#### [CONSIGNE DE L'EXERCICE]
Poursuivez le texte sur l'exposition « 1492 » de Barbara Prézeau Stephenson en reprenant juste après sa dernière phrase.

#### [TEXTE]
━━━━

BARBARA PRÉZEAU STEPHENSON
A L’ESPACE LALLY
31, RUE DU 4 SEPTEMBRE
34500 BEZIERS
DU 2 DECEMBRE 2021 AU 26 FEVRIER 2022
Placée sous le signe de la rencontre des Européens et des peuples natifs aux Amériques, cette exposition de Barbara Prézeau Stephenson, intitulée 1492, retient l’attention par le caractère éclectique se dégageant d’un univers pictural décliné en séries. En effet, une palette de matériaux, de supports, de textures et leurs variantes, nous incitent à découvrir une créativité originale placée sous le signe de l’itinérance. Elle est faite de réminiscences haïtiennes nourries d’amples apports différents, incluant les voyages et pérégrinations de l’artiste autour de trois continents : l’Afrique avec la série « Dakar », la Caraïbe et Haïti avec la « série 1492 » mais aussi l’Europe où elle réside actuellement avec les séries « Bougainvillées et Acacias ».
On peut suivre ainsi un véritable parcours essaimé de signes, de formes et matières, suggérant un univers à la fois personnel et culturel, sensible et réfléchi. Elle nous apporte ses bagages, ses réflexions, ses drames et nous expose ses cheminements mémoriels.De plus, afin de faire une sorte de bilan de sa trajectoire, elle a voulu que cette exposition soit aussi l’occasion de présenter son ouvrage « Le Cercle Atlantique » qui regroupe, en plus de sa biographie et un long entretien avec la journaliste sénégalaise Mariam Selly Kane, les diverses étapes de ses créations et de ses études de par le monde. Elle décline en effet une impressionnante carrière universitaire, commencée entre 1985 et 1989 au Canada (Ottawa), puis à Paris-Dauphine, notamment des Masters en histoire de l’art, en arts visuels, et en Management des organisations culturelles. Alors que sa carrière artistique débute en 1988, à 23 ans, à Montréal, elle est déjà fortement initiée, par ses parents et surtout sa mère et grand-mère, au vaste terreau de la culture haïtienne, ses peintres, poètes, écrivains et philosophes qui resteront, malgré toutes les influences qui se bousculeront à ses portes, le lien indéfectible avec son île natale. Pour diverses raisons elle ne cessera d’y faire retour. Forte sans doute de ce solide soubassement culturel, elle fera vibrer divers pays et villes de ses témoignages empreints de réminiscences historiques déclinées artistiquement à Montréal, Paris, Séville, Dakar, La Havane, San Diego et San Francisco, Bruxelles, Vienne, Marseille, mais aussi la Barbade et la Martinique jusqu’au Pavillon Haïtien de Venise en 2011.
C’est en effet à une ronde atlantique que nous convie l’artiste, qui réside aujourd’hui à Perpignan où elle apprécie la sérénité des lieux, proches de la mer, dans un cadre qui lui est favorable, car dit-elle, elle y trouve, toute la sérénité nécessaire à sa créativité qui se décline en peinture, sculpture, dessin, mais aussi, depuis quelques années, en performances/installations mettant en scène des créations de groupe autour du « Cercle de Freda » à Jacmel.

━━━━

Enregistrements de données:

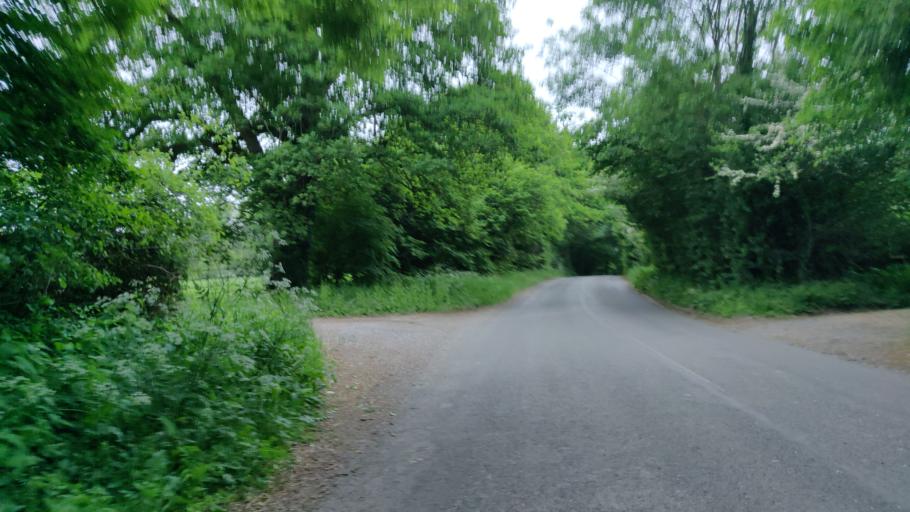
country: GB
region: England
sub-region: West Sussex
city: Partridge Green
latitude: 51.0020
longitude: -0.3078
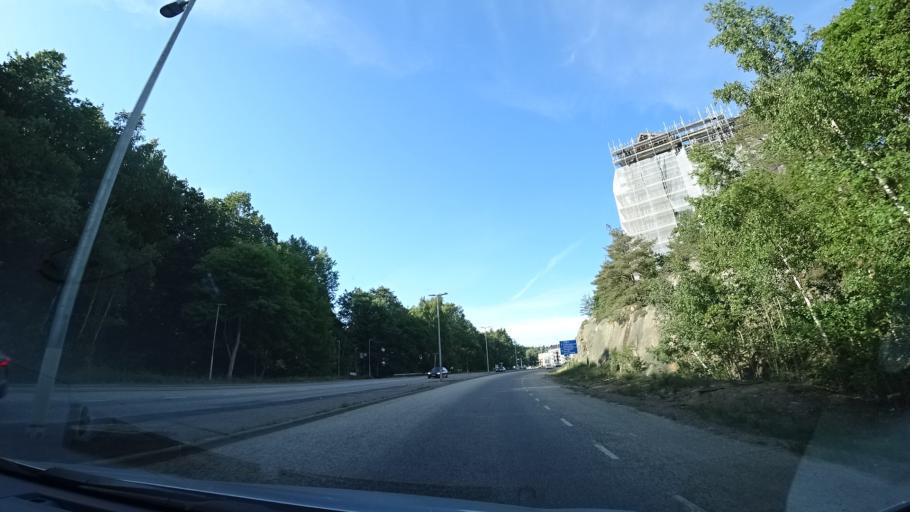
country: SE
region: Vaestra Goetaland
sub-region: Goteborg
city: Billdal
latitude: 57.5966
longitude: 11.9485
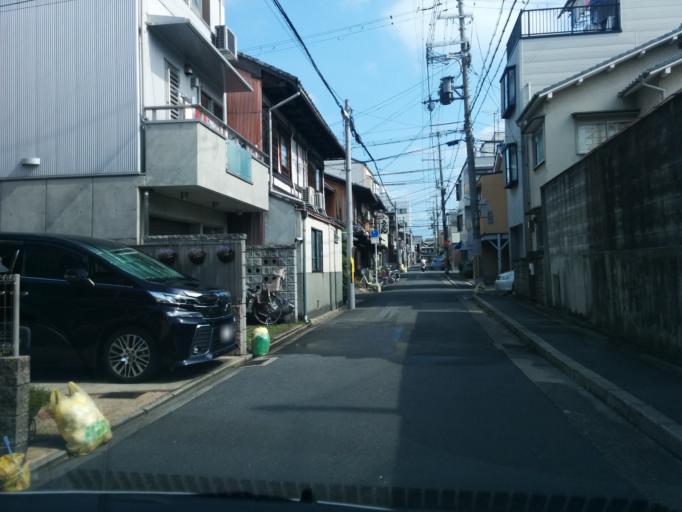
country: JP
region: Kyoto
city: Muko
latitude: 34.9876
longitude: 135.7346
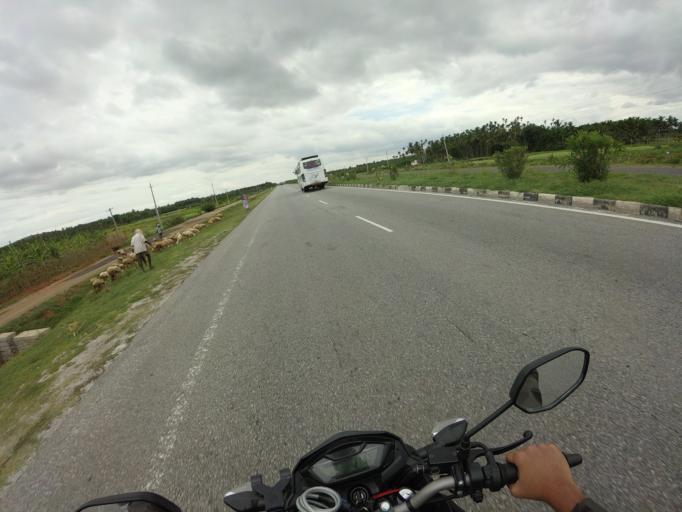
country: IN
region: Karnataka
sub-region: Tumkur
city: Kunigal
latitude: 13.0050
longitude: 77.0029
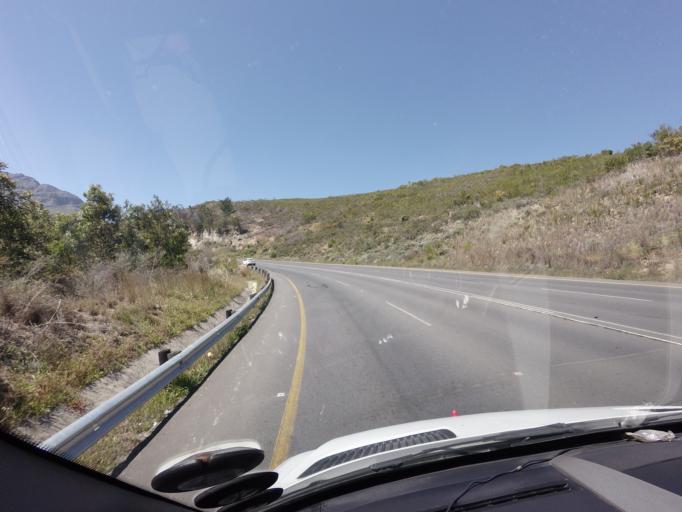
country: ZA
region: Western Cape
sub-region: Cape Winelands District Municipality
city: Stellenbosch
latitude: -33.9250
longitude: 18.9068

━━━━

#### [RÉPONSE RÉDIGÉE]
On mesure combien, à partir de cette ronde qui va d’îles en continents, le dépaysement et la confrontation avec des ailleurs et des lointains déjoue les contraintes et déterminismes insulaires, cloisonnés de misère. Elle dit Chapé ko’m ! elle quitte quand ça ne va plus, n’attend nullement les instances de validation sur place. Pour elle, pas de centrage exclusif sur les origines car elle préfère les faire fructifier ailleurs et naviguer à l’aise en territoire atlantique. Contrairement à bien des plasticiens antillais qui cultivent essentiellement leurs racines iliennes, autocentrées, la démarche de Barbara Prézeau Stevenson résonne comme une volonté de s’approprier une cartographie symbolique qui inscrit son vécu de « voyageuse infatigable », telle que la qualifie Yolanda Wood, qui poursuit ainsi son analyse : « Ce cercle Atlantique constitue un paramètre géoculturel aux limites indéfinies, entre la mer et la terre, renvoyant à une connotation profonde dans le processus d’écriture et de réécriture de l’histoire… » (Prézeau, Le Cercle Atlantique, s.d.).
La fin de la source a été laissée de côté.